Le débiteur dispose d'un mois à compter de la signification du commandement pour payer, négocier un échéancier ou contester devant le juge de l'exécution. À l'expiration de ce délai, le procès-verbal de saisie peut être signifié à l'employeur, dans un délai maximal de trois mois à compter du commandement.
Qu'est-ce qu'un commissaire de justice répartiteur ?
C'est un commissaire de justice désigné parmi ceux inscrits sur une liste tenue par la Chambre nationale, chargé des missions autrefois exercées par le greffe : vérification des décomptes de quotité saisissable, établissement des états de répartition et versement des sommes aux créanciers. Sur un même dossier, il peut être distinct du commissaire saisissant.
À quoi sert le registre numérique des saisies des rémunérations ?
Tenu par la Chambre nationale des commissaires de justice, il recense toutes les saisies en cours. Son interrogation permet de savoir si une rémunération est déjà saisie, d'identifier le répartiteur déjà désigné et d'éviter les doubles procédures. L'inscription de chaque saisie y est obligatoire.

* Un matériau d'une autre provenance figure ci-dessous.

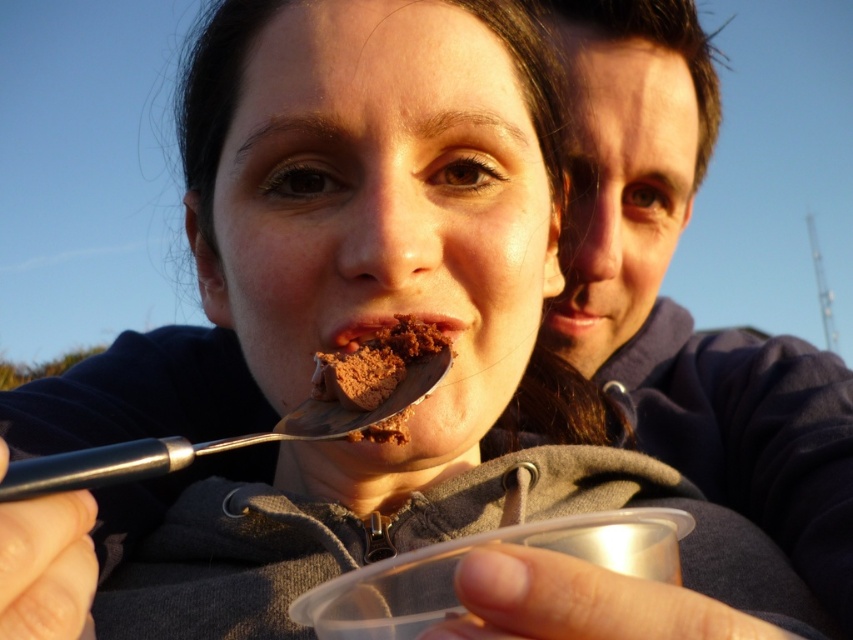
Question: Which of the following is the farthest from the observer?

Choices:
 (A) chocolate crumbly dessert at mouth
 (B) chocolate matte at center
 (C) matte blue hoodie at upper right

Answer: (C)

Question: Can you confirm if chocolate crumbly dessert at mouth is thinner than chocolate matte at center?

Choices:
 (A) yes
 (B) no

Answer: (B)

Question: Which point is closer to the camera?

Choices:
 (A) chocolate matte at center
 (B) matte blue hoodie at upper right
 (C) chocolate crumbly dessert at mouth

Answer: (C)

Question: Which of the following is the farthest from the observer?

Choices:
 (A) chocolate crumbly dessert at mouth
 (B) matte blue hoodie at upper right
 (C) chocolate matte at center

Answer: (B)

Question: Does matte blue hoodie at upper right have a larger size compared to chocolate matte at center?

Choices:
 (A) yes
 (B) no

Answer: (A)

Question: Can you confirm if chocolate crumbly dessert at mouth is bigger than chocolate matte at center?

Choices:
 (A) yes
 (B) no

Answer: (A)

Que sont devenus les dossiers en cours au 1er juillet 2025 ?
Les tiers saisis ont cessé de verser aux tribunaux et les sommes détenues ont été réparties par les greffes avant le 1er octobre 2025. Les dossiers ont été transmis aux commissaires de justice, à charge pour le créancier de confirmer sa volonté de poursuivre dans un délai de trois mois à compter de la transmission.

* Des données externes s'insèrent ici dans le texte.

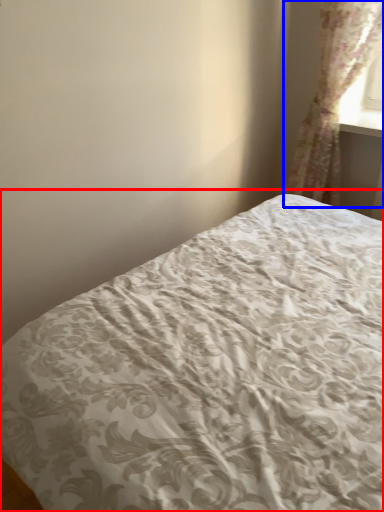
Question: Which point is closer to the camera, bed (highlighted by a red box) or curtain (highlighted by a blue box)?

Choices:
 (A) bed
 (B) curtain

Answer: (A)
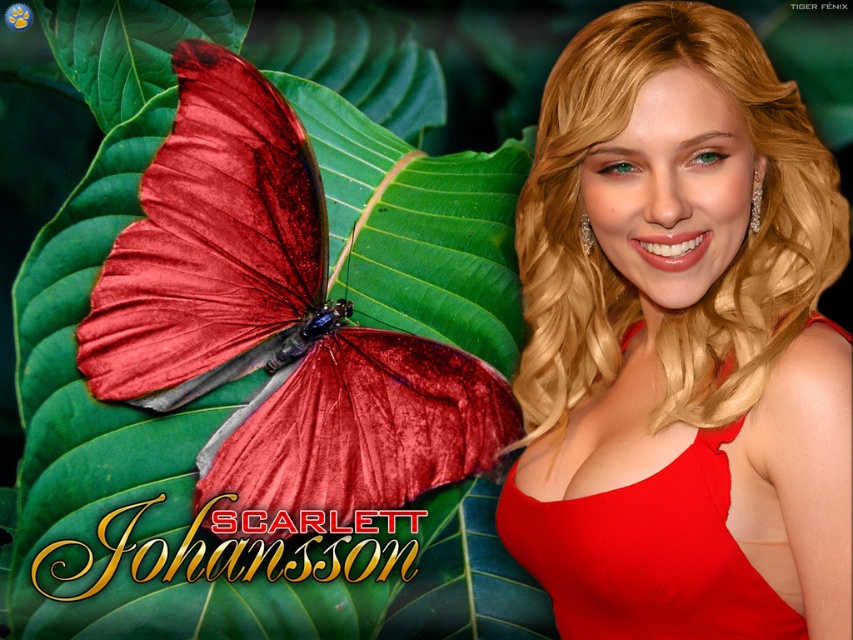
You are an artist analyzing this image. You notice two points marked in the scene. The first point is at coordinates point (306, 371), and the second is at point (663, 488). Based on their positions, which point is closer to the viewer?

Point (663, 488) is closer to the viewer because the description states that point (306, 371) is behind point (663, 488).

Le barème de la quotité saisissable a-t-il changé ?
Non. La réforme porte sur la procédure, pas sur le calcul. Les tranches du Code du travail, la majoration pour personne à charge et la fraction absolument insaisissable restent inchangées et continuent d'être révisées chaque année par décret.
Le débiteur peut-il encore contester la saisie ?
Oui, devant le juge de l'exécution. Ce qui disparaît, c'est l'audience de conciliation systématique préalable à toute saisie. La contestation devient un recours ouvert au débiteur, et non plus un passage obligé pour le créancier — c'est le cœur de l'économie de la réforme.